自分で一から作った珈琲を外で飲むのが心地よい。楽しみが一つ増えると、憎しみや苦しみが一つ減るような気がする。ちょっと疲れている。自分を幸せにするのをおざなりにして山下に寄り添い過ぎてしまった。いいタイミングで美味しいコーヒーと出会い、趣味が出来た。
好きこそものの上手なれとは上手く言ったもので、日々の練習でどんどん焙煎のスキルは上がっていったようだ。自分では実感がないけど。喫茶店には時々行くものの、自宅用の珈琲豆はお店で買わなくなった。そして、コーヒーを飲んでいる時に人が訪ねてくるようになった。
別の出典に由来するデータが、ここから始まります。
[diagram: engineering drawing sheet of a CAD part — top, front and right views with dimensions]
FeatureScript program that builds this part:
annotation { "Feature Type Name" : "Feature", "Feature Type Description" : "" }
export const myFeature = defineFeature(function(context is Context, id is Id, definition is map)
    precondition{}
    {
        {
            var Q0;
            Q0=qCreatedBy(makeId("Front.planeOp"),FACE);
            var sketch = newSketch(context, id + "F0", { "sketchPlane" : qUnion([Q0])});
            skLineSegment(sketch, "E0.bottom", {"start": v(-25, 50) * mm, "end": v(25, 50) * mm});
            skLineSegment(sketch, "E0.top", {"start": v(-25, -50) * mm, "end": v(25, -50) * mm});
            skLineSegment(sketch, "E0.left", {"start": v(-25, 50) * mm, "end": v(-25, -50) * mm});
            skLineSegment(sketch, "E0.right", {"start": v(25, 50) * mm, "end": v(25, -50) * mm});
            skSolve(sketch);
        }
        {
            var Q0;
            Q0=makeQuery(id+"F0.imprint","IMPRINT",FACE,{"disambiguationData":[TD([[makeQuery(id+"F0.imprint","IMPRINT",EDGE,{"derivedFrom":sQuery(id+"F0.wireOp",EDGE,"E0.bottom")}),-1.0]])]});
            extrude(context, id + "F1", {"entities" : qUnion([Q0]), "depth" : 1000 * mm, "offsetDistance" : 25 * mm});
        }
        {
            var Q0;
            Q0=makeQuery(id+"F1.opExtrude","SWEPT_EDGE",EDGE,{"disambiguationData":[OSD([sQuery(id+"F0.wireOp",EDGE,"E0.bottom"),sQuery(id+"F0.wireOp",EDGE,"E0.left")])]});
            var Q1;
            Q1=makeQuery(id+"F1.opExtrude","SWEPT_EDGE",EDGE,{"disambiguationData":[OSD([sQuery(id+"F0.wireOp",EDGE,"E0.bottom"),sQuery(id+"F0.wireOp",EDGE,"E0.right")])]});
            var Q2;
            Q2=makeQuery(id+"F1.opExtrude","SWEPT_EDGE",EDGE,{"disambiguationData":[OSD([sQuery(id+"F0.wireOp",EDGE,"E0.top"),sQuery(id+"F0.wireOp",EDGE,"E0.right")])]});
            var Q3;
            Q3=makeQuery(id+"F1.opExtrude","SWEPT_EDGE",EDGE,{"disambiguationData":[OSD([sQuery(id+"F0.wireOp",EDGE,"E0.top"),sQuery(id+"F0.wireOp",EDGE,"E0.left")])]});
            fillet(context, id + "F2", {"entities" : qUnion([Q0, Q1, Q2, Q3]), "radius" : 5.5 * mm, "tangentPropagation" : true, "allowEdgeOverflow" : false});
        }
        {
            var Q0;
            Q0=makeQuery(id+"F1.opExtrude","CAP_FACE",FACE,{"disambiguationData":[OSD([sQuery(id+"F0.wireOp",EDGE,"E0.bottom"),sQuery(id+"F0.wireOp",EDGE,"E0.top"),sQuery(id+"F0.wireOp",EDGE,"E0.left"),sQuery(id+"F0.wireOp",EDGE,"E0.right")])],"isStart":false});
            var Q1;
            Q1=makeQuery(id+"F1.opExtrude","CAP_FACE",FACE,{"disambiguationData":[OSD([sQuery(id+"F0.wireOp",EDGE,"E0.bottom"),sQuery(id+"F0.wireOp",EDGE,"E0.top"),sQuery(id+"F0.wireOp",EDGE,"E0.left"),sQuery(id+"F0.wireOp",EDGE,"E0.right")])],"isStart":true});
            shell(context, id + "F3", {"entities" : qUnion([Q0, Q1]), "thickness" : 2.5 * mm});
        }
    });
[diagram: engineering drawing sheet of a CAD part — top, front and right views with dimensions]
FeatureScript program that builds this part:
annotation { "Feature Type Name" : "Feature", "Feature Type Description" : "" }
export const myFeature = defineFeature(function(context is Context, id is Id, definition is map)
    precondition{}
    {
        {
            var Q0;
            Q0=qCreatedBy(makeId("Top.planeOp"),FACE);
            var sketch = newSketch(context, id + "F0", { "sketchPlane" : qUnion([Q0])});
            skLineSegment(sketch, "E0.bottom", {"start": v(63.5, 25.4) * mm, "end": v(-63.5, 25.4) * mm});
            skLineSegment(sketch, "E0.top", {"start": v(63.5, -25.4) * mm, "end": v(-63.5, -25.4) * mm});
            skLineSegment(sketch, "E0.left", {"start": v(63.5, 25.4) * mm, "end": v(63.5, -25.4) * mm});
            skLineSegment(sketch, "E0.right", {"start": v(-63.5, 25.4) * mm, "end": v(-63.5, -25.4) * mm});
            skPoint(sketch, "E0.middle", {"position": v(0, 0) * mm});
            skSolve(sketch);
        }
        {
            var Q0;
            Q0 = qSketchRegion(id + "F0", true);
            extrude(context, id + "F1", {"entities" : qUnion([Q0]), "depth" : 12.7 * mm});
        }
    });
「さつきちゃん、何始めた?いい香りがするって、みんな言ってるけど。」
近所のおばあちゃんが野菜を片手に入ってくる。そんな話になっていたのか。
「あ、おばあちゃん、いつもありがとう。ちょっと座って。」
手早くコーヒーを淹れ、クッキーと一緒にベンチに並べる。
「口に合うといいんだけど。コーヒー作ってるの。クッキーは下手くそだから、買ったやつね。」
「コーヒーって自分で作れるのかい?おばあちゃんはお茶ばかりであまりコーヒー飲まないのよ。」
と言いつつ、嬉しそうにカップに手を伸ばす。
「苦いの苦手だったら、砂糖とミルクも入れてね。」
おばあちゃんはカップに口を付ける前に深く息を吸った。
「いい香りねぇ。お砂糖入れたらもったいない。」
しばらく二人でコーヒーとおしゃべりを楽しむ。
もみじがごはんはまだかと鳴き始めた時、
わりと長い時間が経ってしまっていたことと、自分がとても心地よい時を過ごしていたことに気づく。
「また、いつでも寄ってね。」
笑顔で帰るおばあちゃんを見送ったあと、
ソーサーにこっそり置かれた200円を発見した。
人生の先輩方はスマートにこういうことをする。
喫茶店じゃないんだから。
山下から電話がかかってくる。少しだけど声に張りが戻ってきている。
「テレビ見たって、山下さんから電話きた。心配かけてる。」
「いいじゃない、心配かけても。元気になった時に安心させてあげられたらそれでいいよ。また山下さんと一緒にご飯食べに行きたいなぁ。」
「そうだね。」
声の雰囲気から察するに、まだそんな気にはなれないみたいだ。山下さんには後で連絡しておこう。テレビの情報は偏っている。